-- Task item --
Below are entries to be transcribed exactly; exclude the pictures from the copy.

-- Given data --
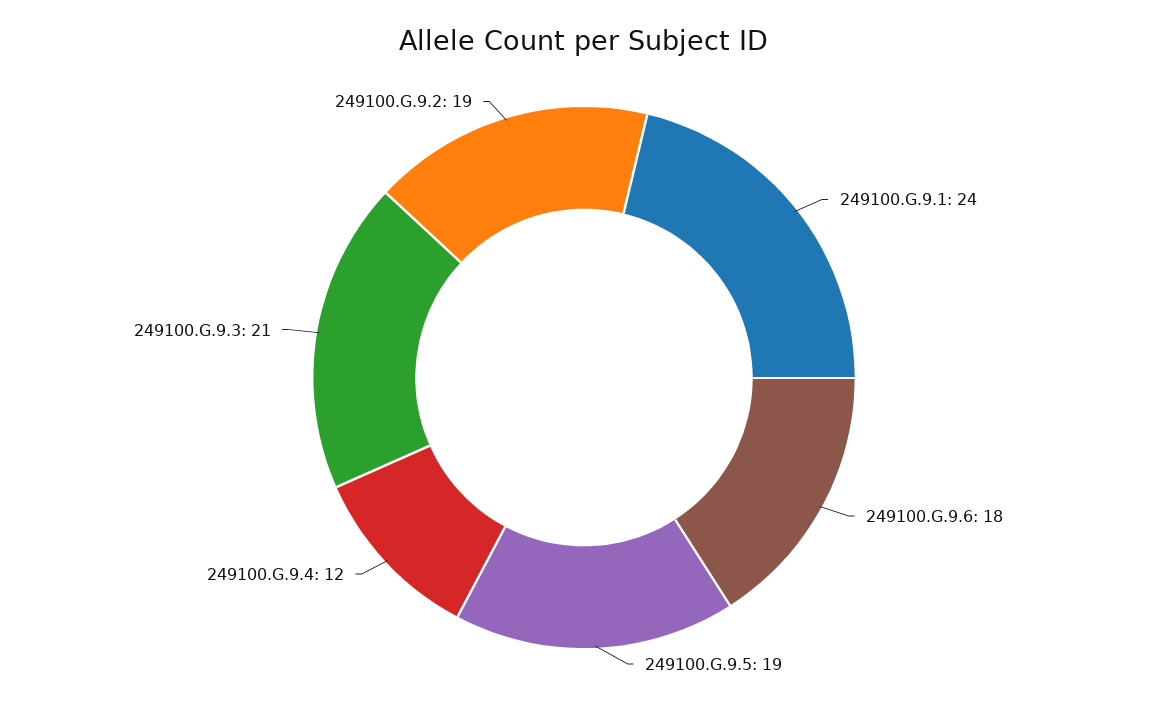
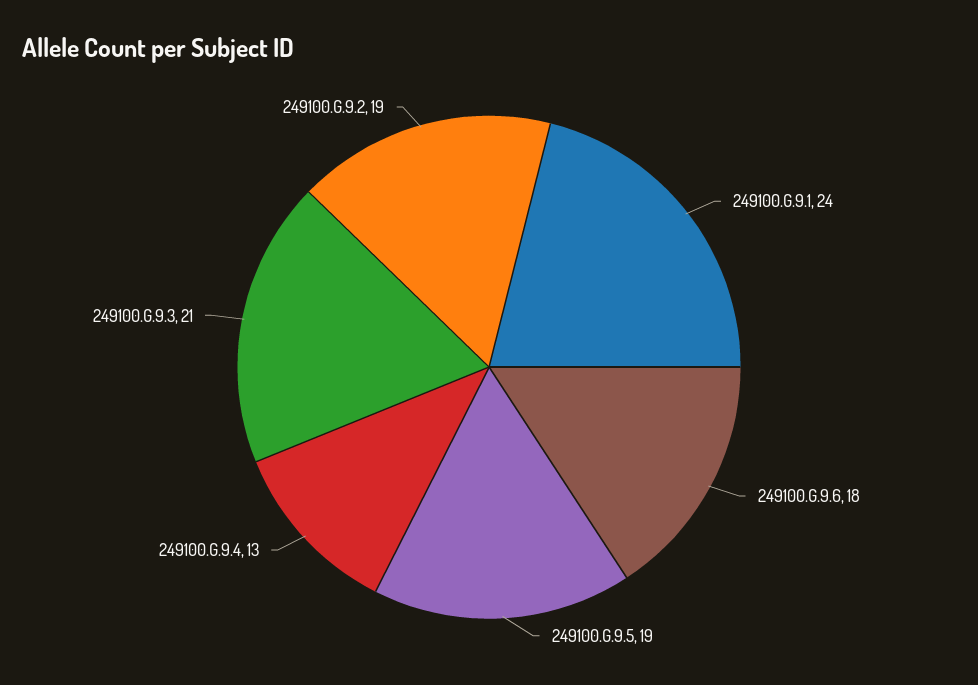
249100.G.9.4: 12 -> 13

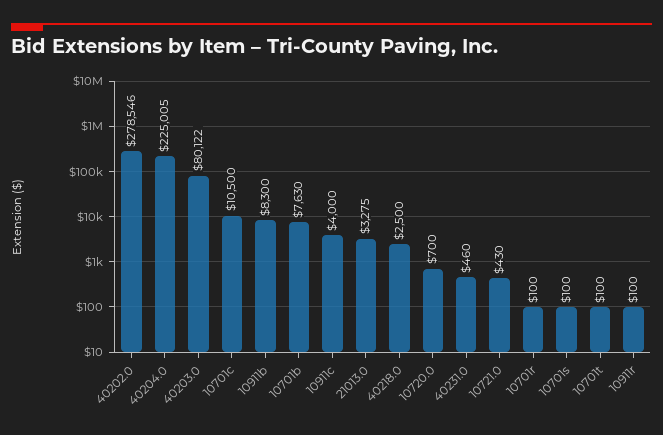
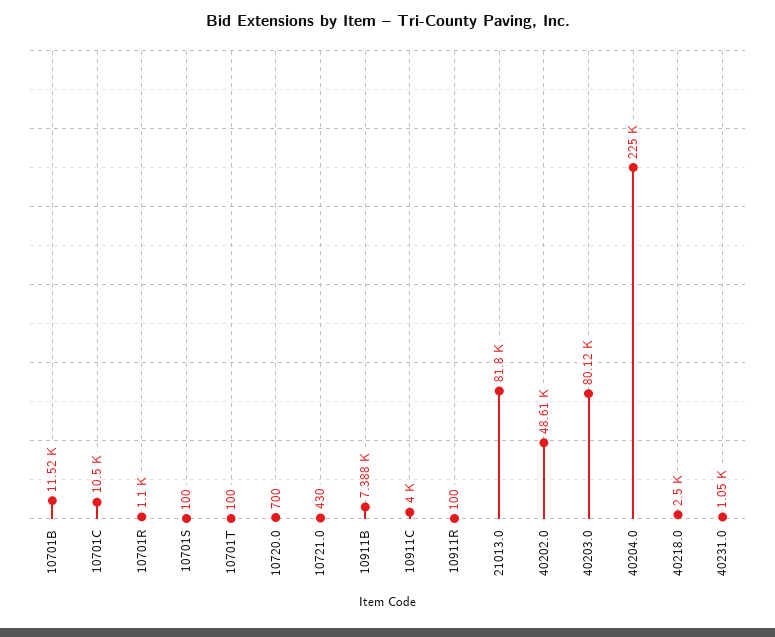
40202.0: 278546 -> 48610
10911b: 8300 -> 7388
10701b: 7630 -> 11520
21013.0: 3275 -> 81800
40231.0: 460 -> 1050
10701r: 100 -> 1100

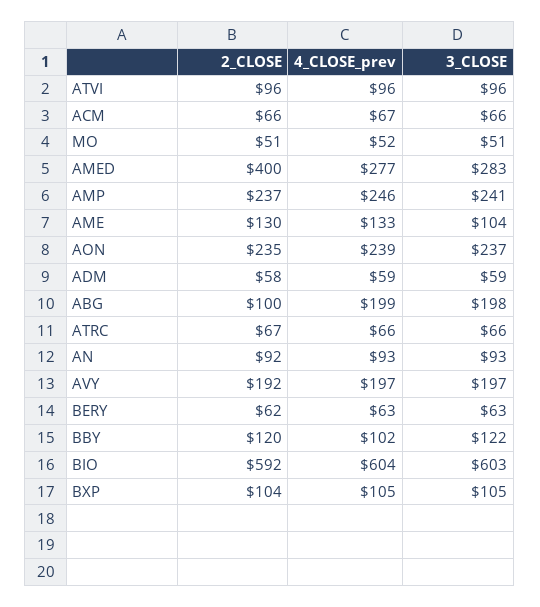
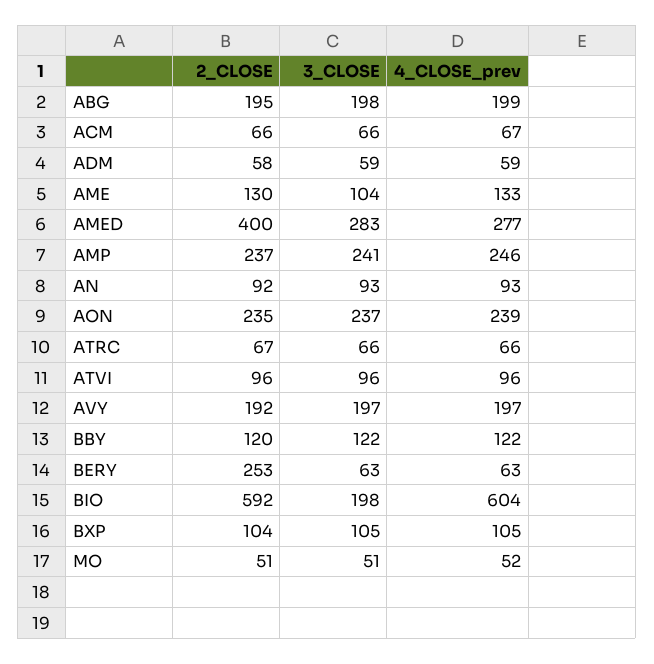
2_CLOSE, ABG: 100 -> 195
2_CLOSE, BERY: 62 -> 253
4_CLOSE_prev, BBY: 102 -> 122
3_CLOSE, BIO: 603 -> 198

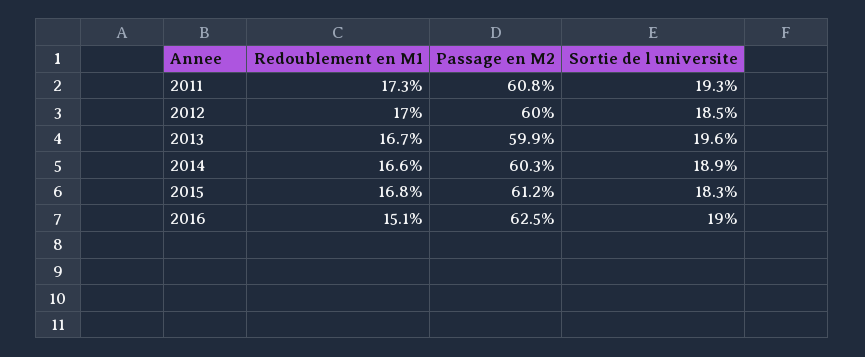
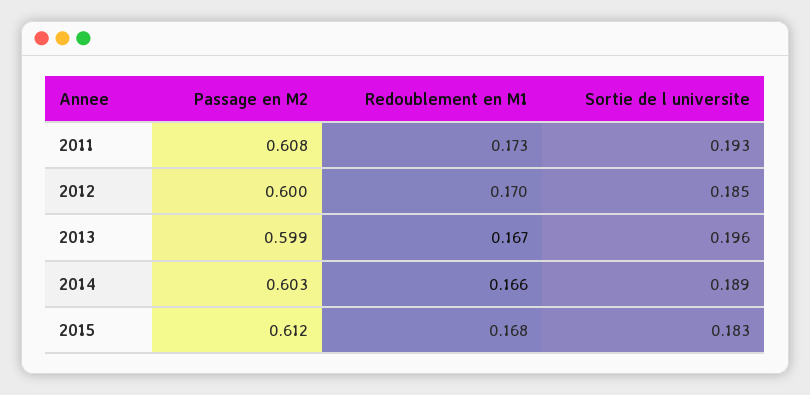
Redoublement en M1, 2016: 0.151 -> none
Passage en M2, 2016: 0.625 -> none
Sortie de l universite, 2016: 0.19 -> none

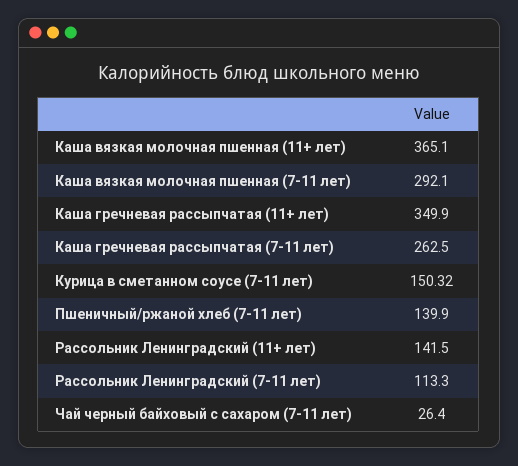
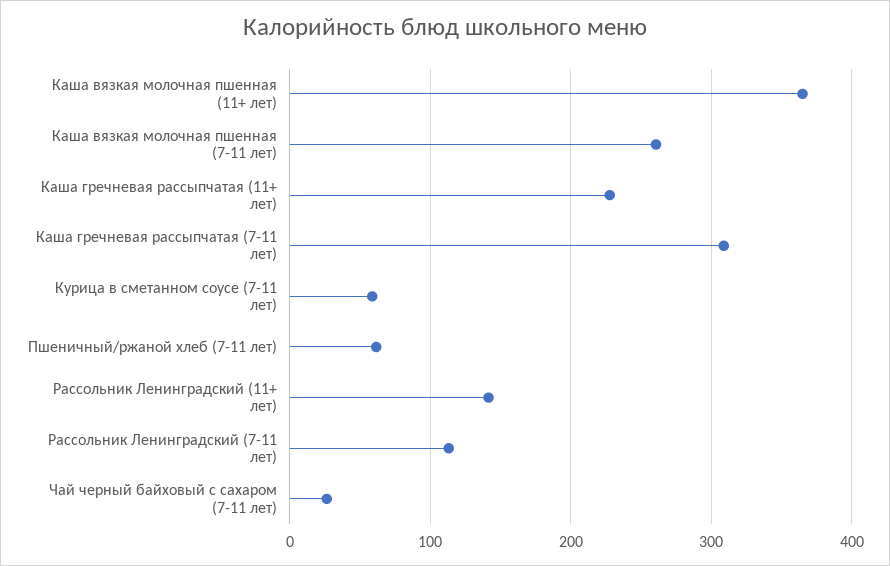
Каша вязкая молочная пшенная (7-11 лет): 292.1 -> 260
Каша гречневая рассыпчатая (11+ лет): 349.9 -> 230
Каша гречневая рассыпчатая (7-11 лет): 262.5 -> 310
Курица в сметанном соусе (7-11 лет): 150.32 -> 60
Пшеничный/ржаной хлеб (7-11 лет): 139.9 -> 60

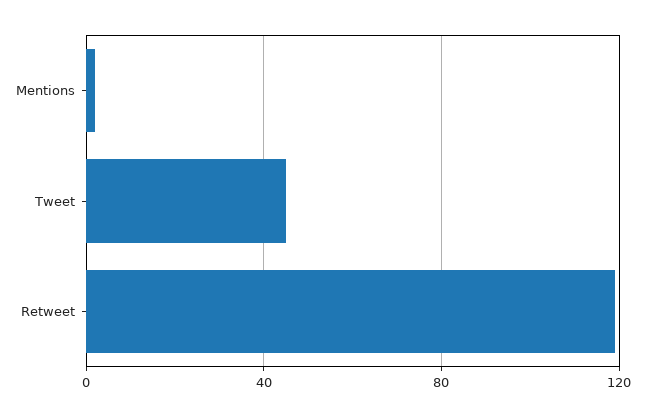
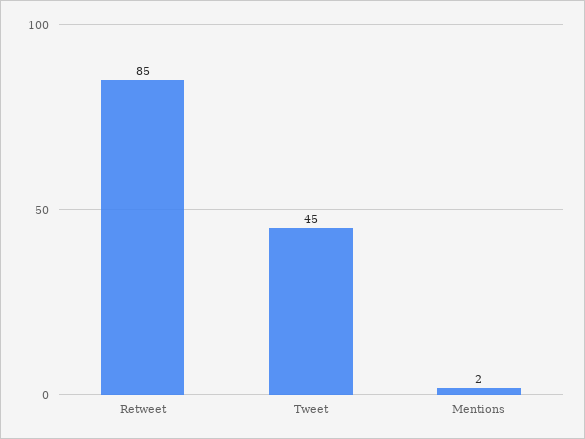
Retweet: 120 -> 85

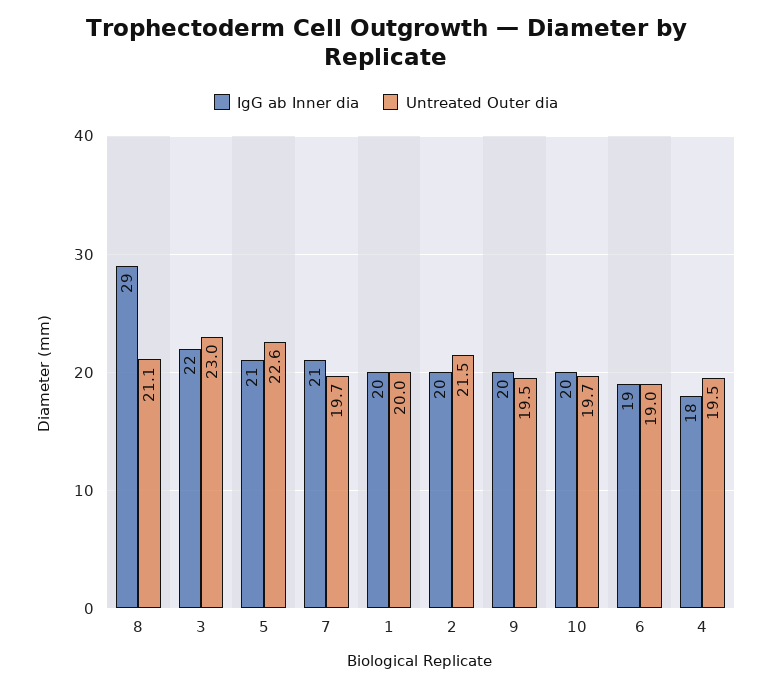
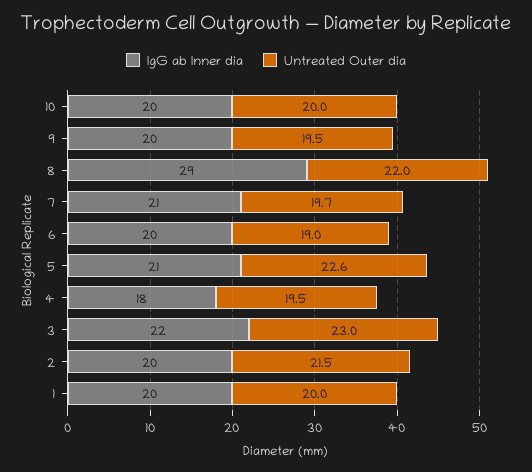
Untreated Outer dia, 8: 21.1 -> 22
Untreated Outer dia, 10: 19.7 -> 20
IgG ab Inner dia, 6: 19 -> 20

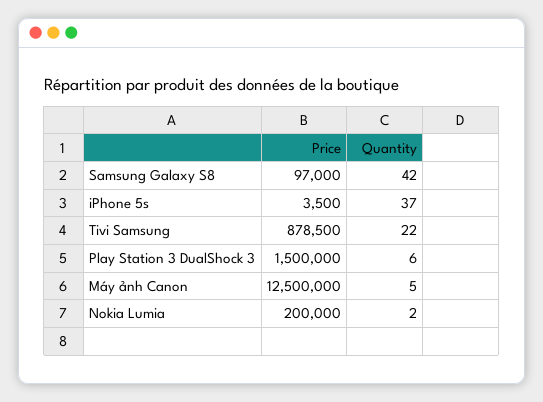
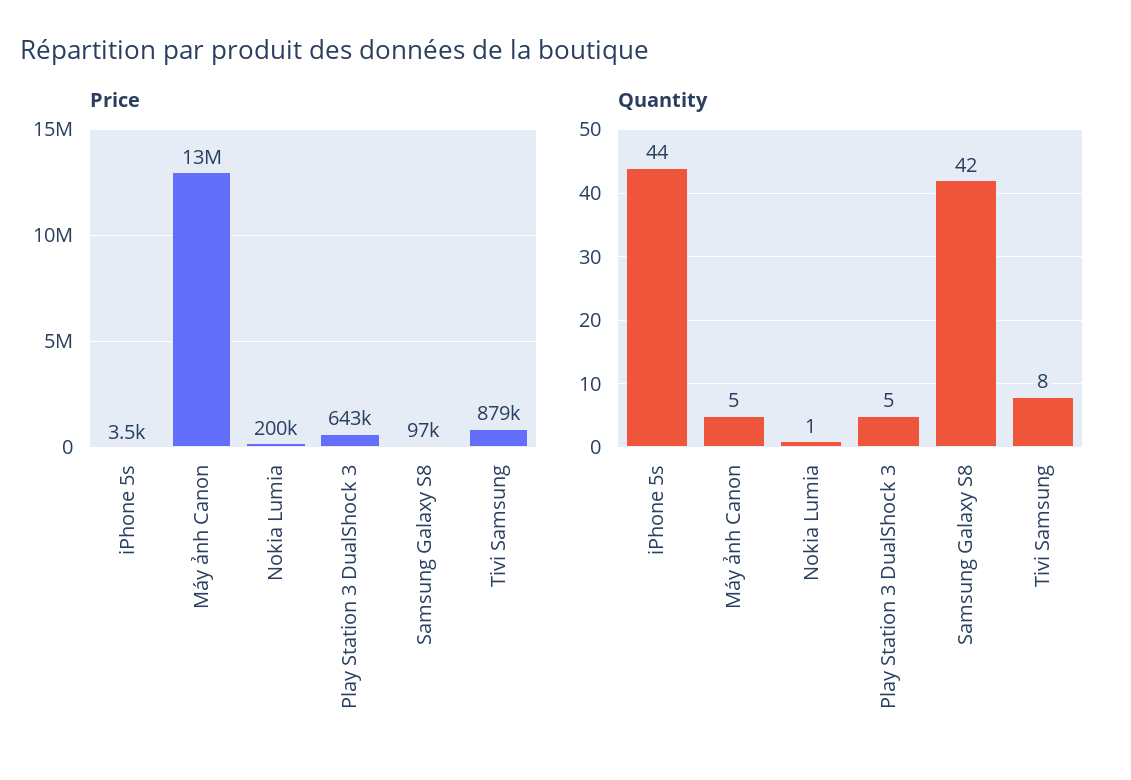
Quantity, iPhone 5s: 37 -> 44
Quantity, Tivi Samsung: 22 -> 8
Price, Play Station 3 DualShock 3: 1500000 -> 643000
Quantity, Play Station 3 DualShock 3: 6 -> 5
Quantity, Nokia Lumia: 2 -> 1

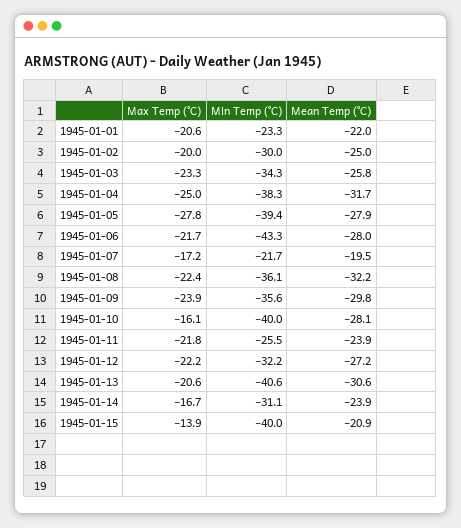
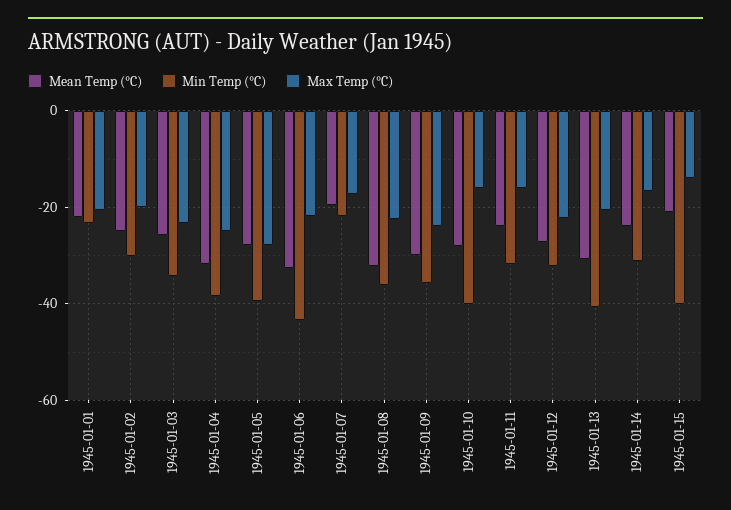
Mean Temp (°C), 1945-01-06: -28 -> -32
Max Temp (°C), 1945-01-11: -21.8 -> -16
Min Temp (°C), 1945-01-11: -25.5 -> -32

-- Written solution --
249100.G.9.4: 12 -> 13

40202.0: 278546 -> 48610
10911b: 8300 -> 7388
10701b: 7630 -> 11520
21013.0: 3275 -> 81800
40231.0: 460 -> 1050
10701r: 100 -> 1100

2_CLOSE, ABG: 100 -> 195
2_CLOSE, BERY: 62 -> 253
4_CLOSE_prev, BBY: 102 -> 122
3_CLOSE, BIO: 603 -> 198

Redoublement en M1, 2016: 0.151 -> none
Passage en M2, 2016: 0.625 -> none
Sortie de l universite, 2016: 0.19 -> none

Каша вязкая молочная пшенная (7-11 лет): 292.1 -> 260
Каша гречневая рассыпчатая (11+ лет): 349.9 -> 230
Каша гречневая рассыпчатая (7-11 лет): 262.5 -> 310
Курица в сметанном соусе (7-11 лет): 150.32 -> 60
Пшеничный/ржаной хлеб (7-11 лет): 139.9 -> 60

Retweet: 120 -> 85

Untreated Outer dia, 8: 21.1 -> 22
Untreated Outer dia, 10: 19.7 -> 20
IgG ab Inner dia, 6: 19 -> 20

Quantity, iPhone 5s: 37 -> 44
Quantity, Tivi Samsung: 22 -> 8
Price, Play Station 3 DualShock 3: 1500000 -> 643000
Quantity, Play Station 3 DualShock 3: 6 -> 5
Quantity, Nokia Lumia: 2 -> 1

Mean Temp (°C), 1945-01-06: -28 -> -32
Max Temp (°C), 1945-01-11: -21.8 -> -16
Min Temp (°C), 1945-01-11: -25.5 -> -32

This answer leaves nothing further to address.